Write out, without any change, the lines in the material below that run from the line with "Which roads connect" through the line with "Write the network of all", both included.

Available records ▸
------------------------------------------------------------

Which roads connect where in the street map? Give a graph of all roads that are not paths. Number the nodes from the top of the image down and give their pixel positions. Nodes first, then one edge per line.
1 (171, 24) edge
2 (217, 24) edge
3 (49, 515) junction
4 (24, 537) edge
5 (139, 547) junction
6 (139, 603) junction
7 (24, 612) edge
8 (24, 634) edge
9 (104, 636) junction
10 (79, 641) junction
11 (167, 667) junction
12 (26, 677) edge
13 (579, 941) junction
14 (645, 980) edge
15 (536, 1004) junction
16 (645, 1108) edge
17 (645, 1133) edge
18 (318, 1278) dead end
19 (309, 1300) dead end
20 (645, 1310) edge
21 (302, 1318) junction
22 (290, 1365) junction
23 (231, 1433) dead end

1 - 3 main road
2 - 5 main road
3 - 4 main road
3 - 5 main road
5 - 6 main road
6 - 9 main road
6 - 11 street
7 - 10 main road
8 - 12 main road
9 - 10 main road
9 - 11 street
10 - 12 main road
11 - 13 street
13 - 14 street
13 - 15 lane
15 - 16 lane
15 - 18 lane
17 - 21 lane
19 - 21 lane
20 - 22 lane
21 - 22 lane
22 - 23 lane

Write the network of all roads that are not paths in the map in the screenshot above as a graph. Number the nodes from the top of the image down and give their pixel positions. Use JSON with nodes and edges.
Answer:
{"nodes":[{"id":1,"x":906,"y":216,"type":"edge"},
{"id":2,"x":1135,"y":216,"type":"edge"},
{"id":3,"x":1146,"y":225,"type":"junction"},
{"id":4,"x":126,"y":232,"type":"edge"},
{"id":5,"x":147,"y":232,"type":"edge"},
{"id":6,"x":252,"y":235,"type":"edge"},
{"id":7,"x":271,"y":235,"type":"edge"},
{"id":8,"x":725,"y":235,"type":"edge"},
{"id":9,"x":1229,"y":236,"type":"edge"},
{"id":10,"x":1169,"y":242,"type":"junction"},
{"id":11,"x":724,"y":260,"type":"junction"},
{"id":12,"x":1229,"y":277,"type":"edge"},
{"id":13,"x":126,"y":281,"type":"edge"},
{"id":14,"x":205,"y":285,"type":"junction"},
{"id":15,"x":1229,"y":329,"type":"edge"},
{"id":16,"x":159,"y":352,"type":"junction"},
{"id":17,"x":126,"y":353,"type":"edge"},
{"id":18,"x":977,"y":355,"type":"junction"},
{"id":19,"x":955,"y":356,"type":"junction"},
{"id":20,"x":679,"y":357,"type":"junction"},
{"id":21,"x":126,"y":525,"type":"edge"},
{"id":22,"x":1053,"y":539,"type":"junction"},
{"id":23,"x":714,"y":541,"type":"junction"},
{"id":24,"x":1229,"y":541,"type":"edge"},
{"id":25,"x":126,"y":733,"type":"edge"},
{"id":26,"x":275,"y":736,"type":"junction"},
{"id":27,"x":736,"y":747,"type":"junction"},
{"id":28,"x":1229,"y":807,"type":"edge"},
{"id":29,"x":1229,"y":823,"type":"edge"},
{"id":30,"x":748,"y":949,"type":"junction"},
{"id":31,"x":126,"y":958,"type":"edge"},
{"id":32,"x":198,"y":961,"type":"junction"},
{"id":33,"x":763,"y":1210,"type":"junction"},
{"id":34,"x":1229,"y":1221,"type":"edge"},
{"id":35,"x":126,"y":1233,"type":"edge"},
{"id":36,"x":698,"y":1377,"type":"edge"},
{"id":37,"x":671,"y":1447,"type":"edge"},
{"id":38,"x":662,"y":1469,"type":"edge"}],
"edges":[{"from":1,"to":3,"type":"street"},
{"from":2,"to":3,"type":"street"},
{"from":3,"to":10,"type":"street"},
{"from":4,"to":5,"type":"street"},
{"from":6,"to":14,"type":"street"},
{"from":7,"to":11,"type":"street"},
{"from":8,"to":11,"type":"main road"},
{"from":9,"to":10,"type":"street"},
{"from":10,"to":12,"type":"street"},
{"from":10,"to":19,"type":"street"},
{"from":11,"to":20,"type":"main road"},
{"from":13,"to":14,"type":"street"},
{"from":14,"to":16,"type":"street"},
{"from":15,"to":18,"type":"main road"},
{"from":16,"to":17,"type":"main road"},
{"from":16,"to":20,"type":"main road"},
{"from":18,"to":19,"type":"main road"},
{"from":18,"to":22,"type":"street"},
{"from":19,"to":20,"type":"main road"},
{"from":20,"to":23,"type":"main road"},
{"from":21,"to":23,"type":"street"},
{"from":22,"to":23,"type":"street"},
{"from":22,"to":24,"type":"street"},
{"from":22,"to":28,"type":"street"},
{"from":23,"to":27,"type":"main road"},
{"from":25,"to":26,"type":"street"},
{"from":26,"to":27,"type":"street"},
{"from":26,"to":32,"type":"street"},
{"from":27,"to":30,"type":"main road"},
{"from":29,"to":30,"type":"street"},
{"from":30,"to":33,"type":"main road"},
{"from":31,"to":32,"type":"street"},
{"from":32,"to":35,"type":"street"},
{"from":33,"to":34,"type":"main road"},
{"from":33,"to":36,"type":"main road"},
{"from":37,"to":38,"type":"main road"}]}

------------------------------------------------------------

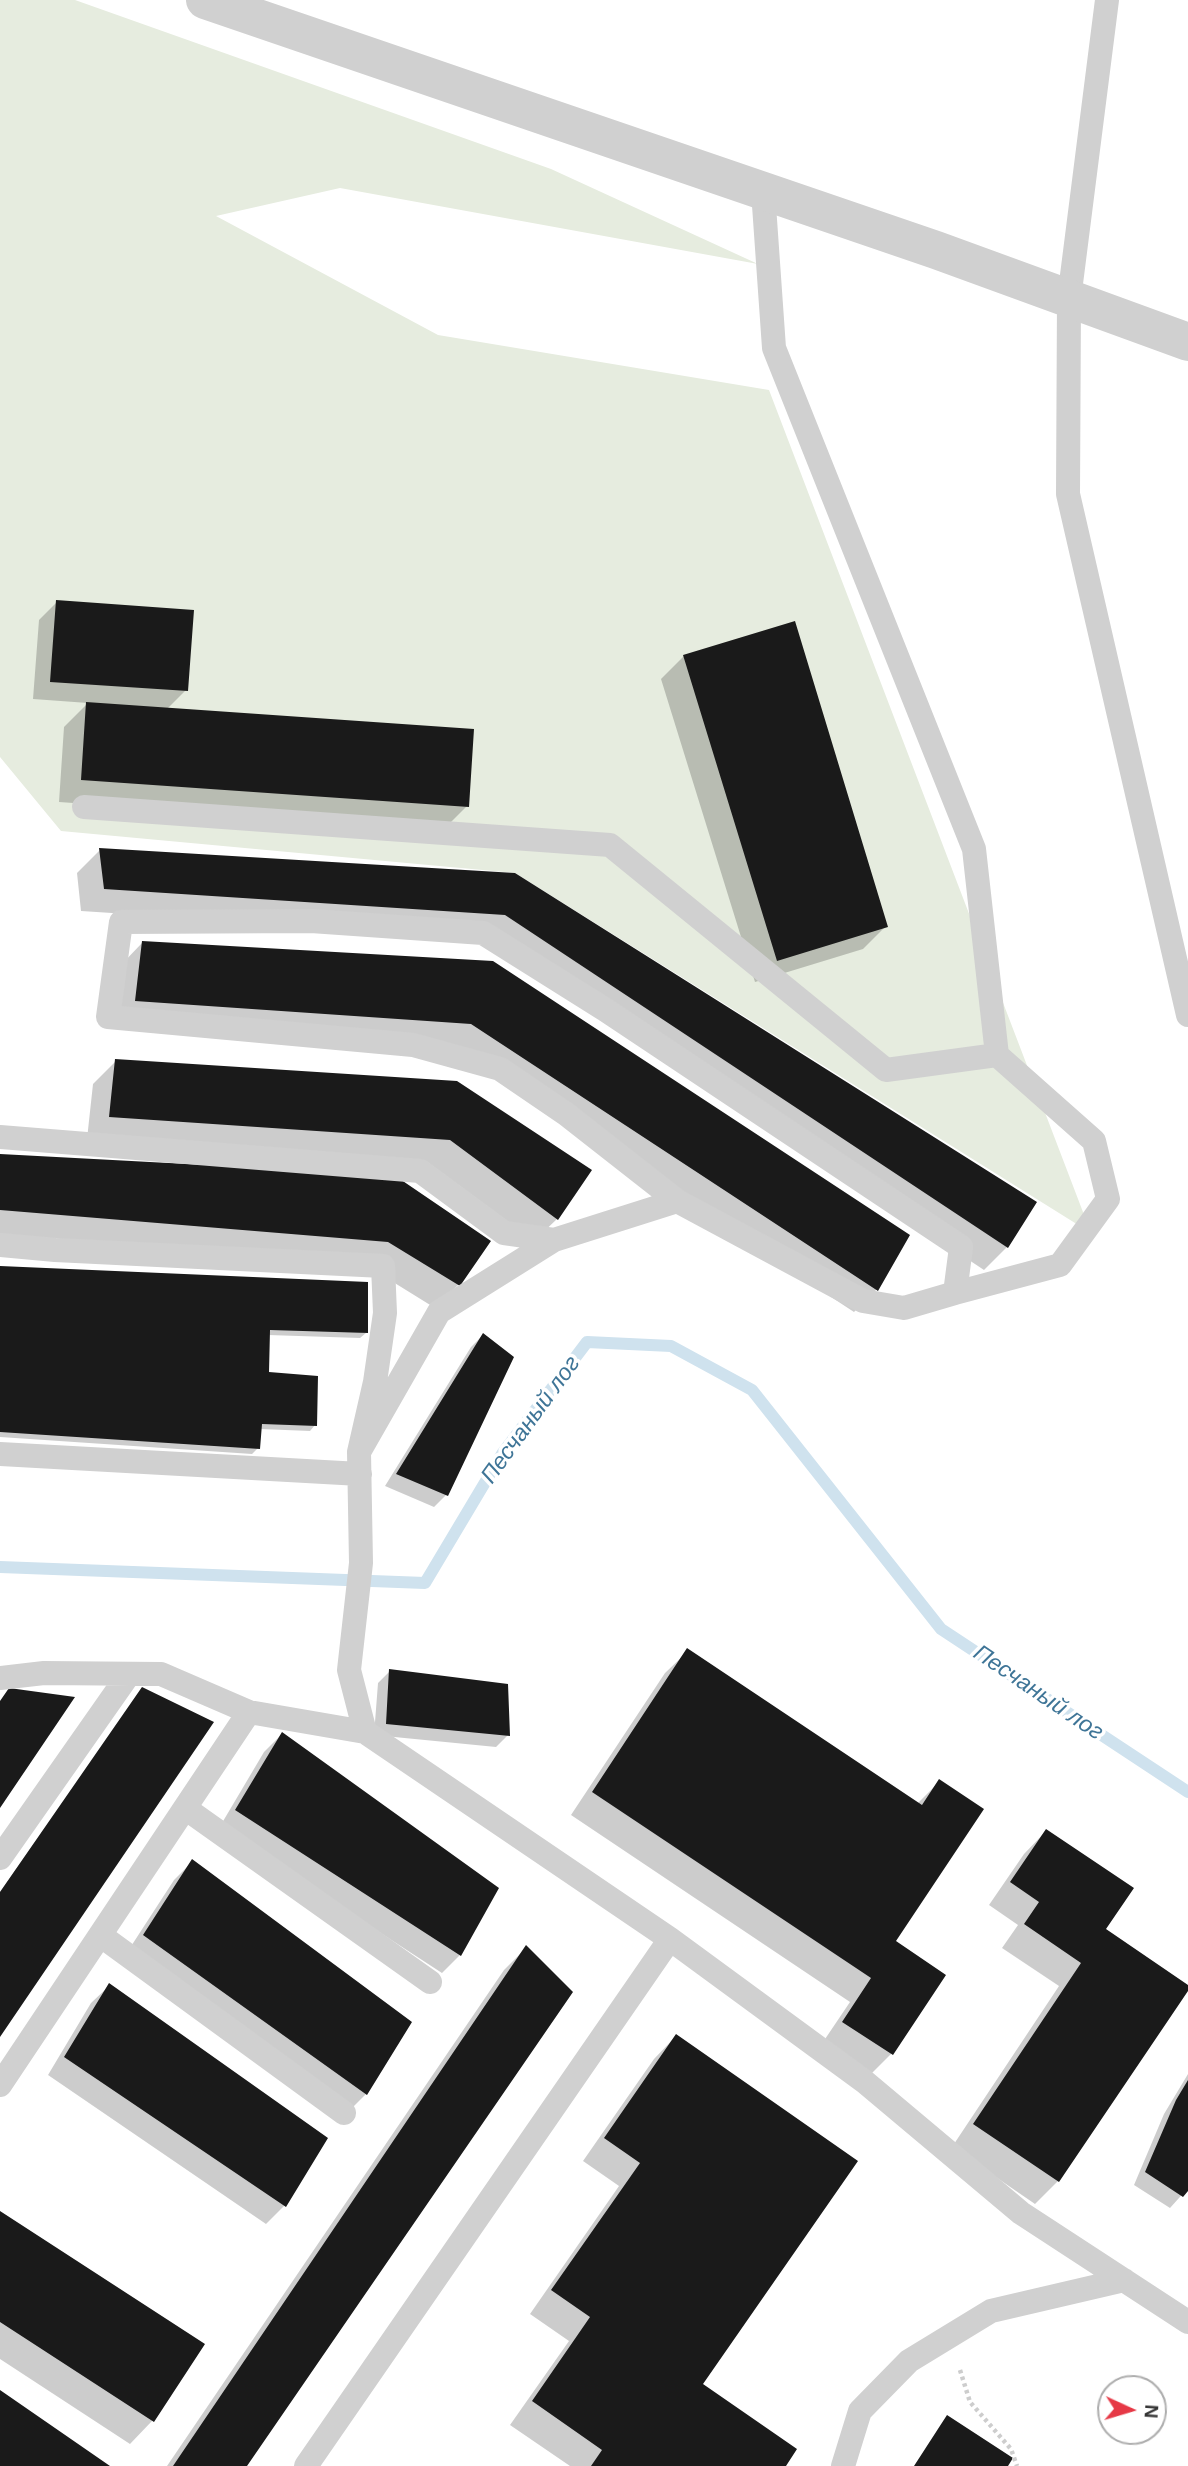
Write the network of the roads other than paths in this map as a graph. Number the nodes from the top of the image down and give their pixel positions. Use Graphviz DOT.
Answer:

------------------------------------------------------------

Solution ▸
Which roads connect where in the street map? Give a graph of all roads that are not paths. Number the nodes from the top of the image down and give their pixel positions. Nodes first, then one edge per line.
1 (171, 24) edge
2 (217, 24) edge
3 (49, 515) junction
4 (24, 537) edge
5 (139, 547) junction
6 (139, 603) junction
7 (24, 612) edge
8 (24, 634) edge
9 (104, 636) junction
10 (79, 641) junction
11 (167, 667) junction
12 (26, 677) edge
13 (579, 941) junction
14 (645, 980) edge
15 (536, 1004) junction
16 (645, 1108) edge
17 (645, 1133) edge
18 (318, 1278) dead end
19 (309, 1300) dead end
20 (645, 1310) edge
21 (302, 1318) junction
22 (290, 1365) junction
23 (231, 1433) dead end

1 - 3 main road
2 - 5 main road
3 - 4 main road
3 - 5 main road
5 - 6 main road
6 - 9 main road
6 - 11 street
7 - 10 main road
8 - 12 main road
9 - 10 main road
9 - 11 street
10 - 12 main road
11 - 13 street
13 - 14 street
13 - 15 lane
15 - 16 lane
15 - 18 lane
17 - 21 lane
19 - 21 lane
20 - 22 lane
21 - 22 lane
22 - 23 lane

Write the network of all roads that are not paths in the map in the screenshot above as a graph. Number the nodes from the top of the image down and give their pixel positions. Use JSON with nodes and edges.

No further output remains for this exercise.